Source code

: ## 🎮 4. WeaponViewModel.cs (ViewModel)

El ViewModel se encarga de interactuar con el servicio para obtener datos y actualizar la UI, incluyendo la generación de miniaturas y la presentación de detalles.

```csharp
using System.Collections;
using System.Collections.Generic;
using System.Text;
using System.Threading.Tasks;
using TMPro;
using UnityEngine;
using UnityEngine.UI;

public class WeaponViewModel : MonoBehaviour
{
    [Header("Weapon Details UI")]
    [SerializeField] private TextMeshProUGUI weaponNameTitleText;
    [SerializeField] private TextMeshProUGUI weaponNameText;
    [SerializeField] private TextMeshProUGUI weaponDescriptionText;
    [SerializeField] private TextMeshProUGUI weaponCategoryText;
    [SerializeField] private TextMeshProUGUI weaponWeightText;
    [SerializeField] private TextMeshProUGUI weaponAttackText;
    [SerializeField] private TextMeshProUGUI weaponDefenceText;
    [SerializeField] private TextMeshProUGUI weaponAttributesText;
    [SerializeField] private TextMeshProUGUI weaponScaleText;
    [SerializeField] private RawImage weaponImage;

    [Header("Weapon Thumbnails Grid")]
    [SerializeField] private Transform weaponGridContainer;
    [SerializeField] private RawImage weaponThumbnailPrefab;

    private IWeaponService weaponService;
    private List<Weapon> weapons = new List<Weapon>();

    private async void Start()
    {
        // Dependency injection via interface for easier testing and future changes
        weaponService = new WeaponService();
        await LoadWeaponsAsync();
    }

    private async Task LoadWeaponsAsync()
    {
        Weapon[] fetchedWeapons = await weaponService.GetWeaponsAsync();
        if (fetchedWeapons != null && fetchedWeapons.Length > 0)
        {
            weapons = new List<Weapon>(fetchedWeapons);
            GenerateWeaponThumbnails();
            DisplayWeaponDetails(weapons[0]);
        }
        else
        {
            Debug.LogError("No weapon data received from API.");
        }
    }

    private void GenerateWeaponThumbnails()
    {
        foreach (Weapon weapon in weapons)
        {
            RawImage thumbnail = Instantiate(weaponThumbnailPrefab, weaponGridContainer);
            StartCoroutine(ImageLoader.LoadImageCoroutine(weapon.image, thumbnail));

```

···

Required work
When you reach the end of the listing, print it again in full, exactly as given.

The completed task
Source code

: ## 🎮 4. WeaponViewModel.cs (ViewModel)

El ViewModel se encarga de interactuar con el servicio para obtener datos y actualizar la UI, incluyendo la generación de miniaturas y la presentación de detalles.

```csharp
using System.Collections;
using System.Collections.Generic;
using System.Text;
using System.Threading.Tasks;
using TMPro;
using UnityEngine;
using UnityEngine.UI;

public class WeaponViewModel : MonoBehaviour
{
    [Header("Weapon Details UI")]
    [SerializeField] private TextMeshProUGUI weaponNameTitleText;
    [SerializeField] private TextMeshProUGUI weaponNameText;
    [SerializeField] private TextMeshProUGUI weaponDescriptionText;
    [SerializeField] private TextMeshProUGUI weaponCategoryText;
    [SerializeField] private TextMeshProUGUI weaponWeightText;
    [SerializeField] private TextMeshProUGUI weaponAttackText;
    [SerializeField] private TextMeshProUGUI weaponDefenceText;
    [SerializeField] private TextMeshProUGUI weaponAttributesText;
    [SerializeField] private TextMeshProUGUI weaponScaleText;
    [SerializeField] private RawImage weaponImage;

    [Header("Weapon Thumbnails Grid")]
    [SerializeField] private Transform weaponGridContainer;
    [SerializeField] private RawImage weaponThumbnailPrefab;

    private IWeaponService weaponService;
    private List<Weapon> weapons = new List<Weapon>();

    private async void Start()
    {
        // Dependency injection via interface for easier testing and future changes
        weaponService = new WeaponService();
        await LoadWeaponsAsync();
    }

    private async Task LoadWeaponsAsync()
    {
        Weapon[] fetchedWeapons = await weaponService.GetWeaponsAsync();
        if (fetchedWeapons != null && fetchedWeapons.Length > 0)
        {
            weapons = new List<Weapon>(fetchedWeapons);
            GenerateWeaponThumbnails();
            DisplayWeaponDetails(weapons[0]);
        }
        else
        {
            Debug.LogError("No weapon data received from API.");
        }
    }

    private void GenerateWeaponThumbnails()
    {
        foreach (Weapon weapon in weapons)
        {
            RawImage thumbnail = Instantiate(weaponThumbnailPrefab, weaponGridContainer);
            StartCoroutine(ImageLoader.LoadImageCoroutine(weapon.image, thumbnail));

```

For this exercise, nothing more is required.